- **EXERCISE OBJECTIVE**
Every entry must be set down exactly in the answer; no pictures should appear.

%%

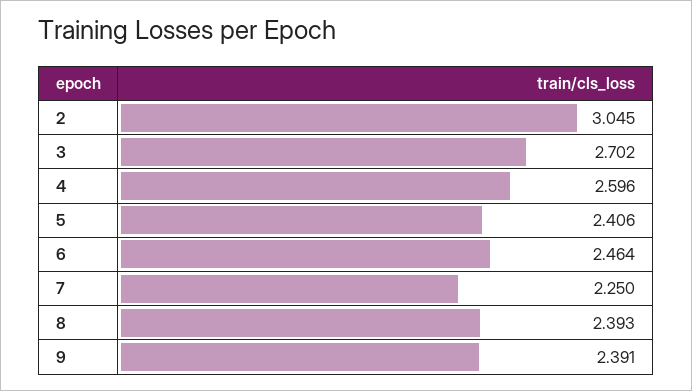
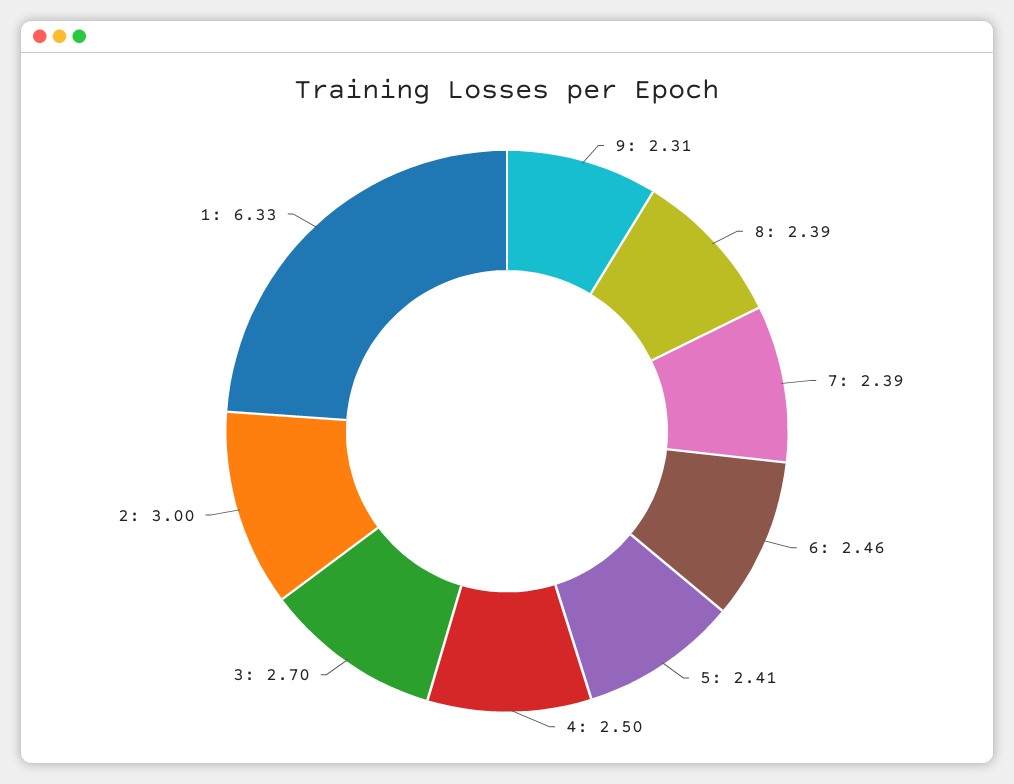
  {
-   "2": 3.045,
+   "2": 3,
    "3": 2.702,
-   "4": 2.596,
+   "4": 2.5,
    "5": 2.406,
    "6": 2.464,
-   "7": 2.25,
+   "7": 2.39,
    "8": 2.393,
-   "9": 2.391
+   "9": 2.31,
+   "1": 6.33
  }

%%

- **ANSWER SECTION**
  {
-   "2": 3.045,
+   "2": 3,
    "3": 2.702,
-   "4": 2.596,
+   "4": 2.5,
    "5": 2.406,
    "6": 2.464,
-   "7": 2.25,
+   "7": 2.39,
    "8": 2.393,
-   "9": 2.391
+   "9": 2.31,
+   "1": 6.33
  }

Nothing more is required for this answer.